— Work instruction A —
Condense the paragraph of the article on director independence that begins "2. Services as an Independent Contractor" into a short bulleted list that keeps its main facts.
— Work instruction B —
Write the next part of the article on director independence, picking up right after its final paragraph.

Answer an Important Question: Are Your Directors Independent?
Diane Glover
Sep 18, 2018

Not-for-profit organizations that file IRS Form 990 must indicate the number of independent voting members or directors of the governing body. (This is entered on Parts 1 and VI.) The IRS is not the only group interested in these facts. Two other groups also focus on the number of independent directors: state attorneys general and prospective donors. All three groups believe that independent directors are the cornerstone of good governance. In other words, they believe independent directors are less likely to cause the organization to violate prohibitions on private benefit and private inurement.
No Conflict of Interest
Independence generally requires that a director has no conflict of interest. A conflict arises when a director (or a family member) has an interest different from that of the exempt organization (EO). It may involve direct or indirect compensation from the EO, or involve a transaction between the director and the EO or a related organization.
Four Characteristics of Independence
A director is independent only if all four of the following criteria applied at all times during the year.
1. Employee Compensation. The director wasn’t compensated as an officer or other employee of the exempt organization or of a related organization. In addition, the director wasn’t compensated by an unrelated organization or individual for services to the organization or a related organization, if the compensation is required to be reported on Form 990 (in Part VII, Section A). However, reasonable compensation from the organization for services as a director doesn’t preclude independence.
2. Services as an Independent Contractor. The director didn’t receive more than $10,000 of total compensation or other payments as an independent contractor from exempt organization (or a related organization). The threshold of $10,000 is based on the organization’s tax year. Note: Expense reimbursements under an accountable plan aren’t included in calculating the limit of $10,000.
For example, during the exempt organization’s tax year, a director received $7,500 in fees for tax and accounting services provided to the exempt organization, $3,100 for out-of-pocket expenses, and a $7,300 fee (considered reasonable) for services as director. The director is independent since the accounting and tax service fees are under the $10,000 threshold and the other items are excluded.

— Exercise data —
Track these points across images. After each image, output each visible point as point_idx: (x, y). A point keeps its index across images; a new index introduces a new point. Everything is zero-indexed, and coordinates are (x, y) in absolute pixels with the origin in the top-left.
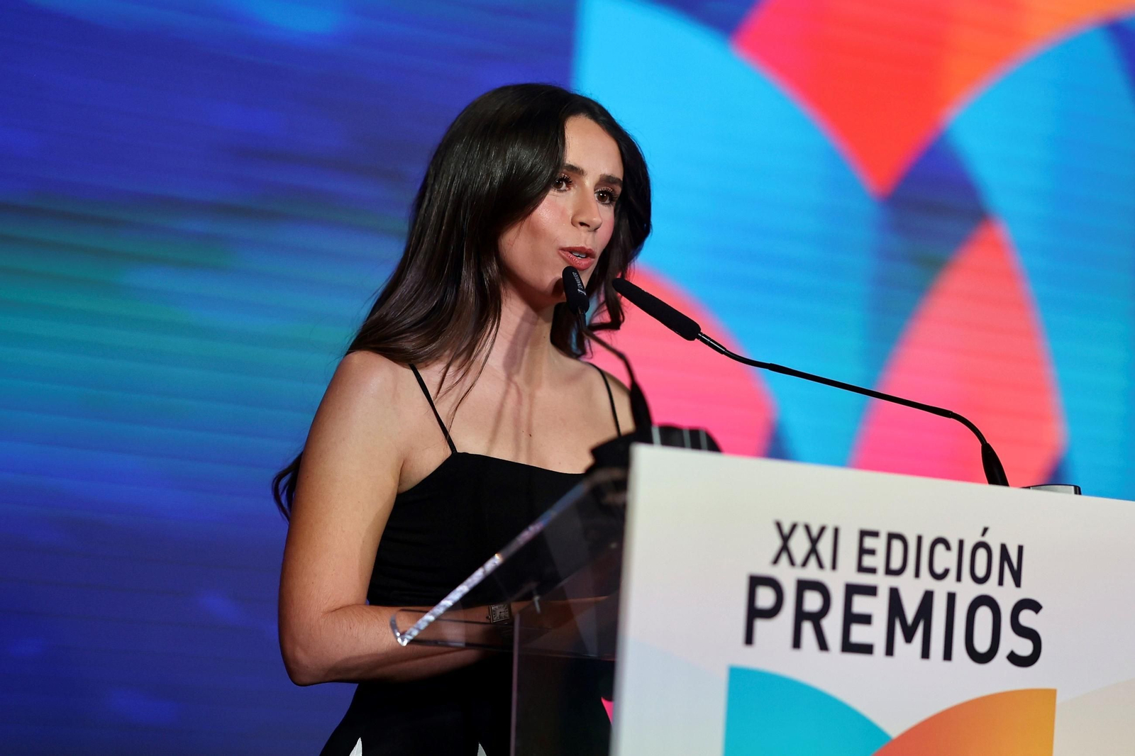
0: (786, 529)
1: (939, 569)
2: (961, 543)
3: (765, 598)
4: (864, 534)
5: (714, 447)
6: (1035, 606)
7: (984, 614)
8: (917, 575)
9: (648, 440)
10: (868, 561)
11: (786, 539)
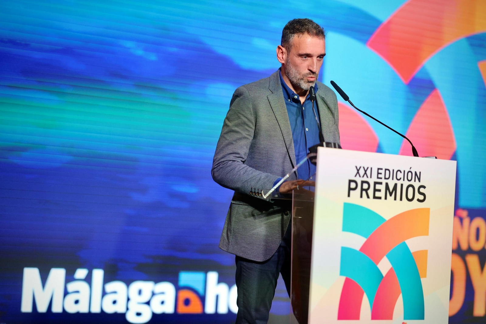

— Response box A —
- The director must not have received more than $10,000 in total compensation or other payments as an independent contractor from the exempt organization or a related organization.
- The $10,000 threshold is measured over the organization's tax year.
- Expense reimbursements under an accountable plan don't count toward the $10,000 limit.

— Response box B —
3. Transactions with the Organization. The director (or one of his or her family members) wasn’t involved in a transaction with the exempt organization (directly or indirectly through an affiliated organization) , which is required to be reported on the organization’s Schedule L, Transactions with Interested Persons, for the current tax year.
4. Related-Party Transactions. The director (or one of his or her family members) wasn’t involved in a direct or indirect transaction with a taxable or tax-exempt organization, which is related to the organization — if that transaction is required to be reported on Schedule L filed by the related organization.
For example, a director is a voting member of the governing body of both Charity A and Charity B, which are related organizations. During A’s taxable year, the director’s daughter received $40,000 in taxable compensation as an employee of B. The director is not an independent member of A’s board because the daughter received compensation from an organization related to the director, and the compensation was of a type (compensation to a family member of a director of B) and amount (above $10,000) that would be reportable on Schedule L if B were required to file Schedule L.
Another example: A director is a voting member of Charity A’s governing body. In addition, the director is also a partner with a profits and capital interest greater than 5 percent in a law firm. During A’s taxable year, A paid the law firm $115,000 for litigation services. The transaction between A and the law firm must be reported on A’s Schedule L because it is a transaction between A and an entity in which the director is a more-than-5% owner, and because the payment by A exceeded $100,000. Therefore, the director is not independent because A’s payment of the legal fees is deemed an indirect business transaction with D.
A variation on the above example: If a director was an employee of the law firm (rather than a more-than-5-percent owner) and not an officer or director of the law firm, then A’s payment of legal fees would not affect the director’s status as an independent director of A.
Tax Court Rulings
The U.S. Tax Court has, in at least two cases, discussed the importance of an independent board to provide operational oversight to an exempt organization. In one case, an exemption was denied because a college scholarship fund organization couldn’t show it “was operated exclusively for exempt purposes.” The organization primarily raised money from the operation of bingo games at an Iowa for-profit lounge.
The organization’s board of directors was comprised of five members. The court noted the initial directors, named in the articles of incorporation, were two owners of the lounge; the lounge’s accountant and director, and two other persons, each described as a “bingo player.”
The court stated that it appeared “that more than an insubstantial purpose of the (organization’s) activities was to attract persons, by the way of the bingo games, onto the premises” of the lounge “expecting that they would purchase food and beverages while participating in the games.” The court added that the activities “were, in substantial part, designed to enhance the profitability” of the lounge. (P.L.L. Scholarship Fund v. Commissioner, 82 T.C. 196)
In another case, the court upheld the IRS’s determination that the organization was not tax-exempt because it did not, among other things, have an independent governing body. One individual was the organization’s president, secretary, sole officer, director and employee. (The Council for Education v. Commissioner, T.C. Memo 2013-283)
However, in both of these Tax Court cases described above, there were other factors that were prejudicial to an exemption under Internal Revenue Code Section 501(c)(3). So it’s not clear how much weight the court placed on the absence of an independent board.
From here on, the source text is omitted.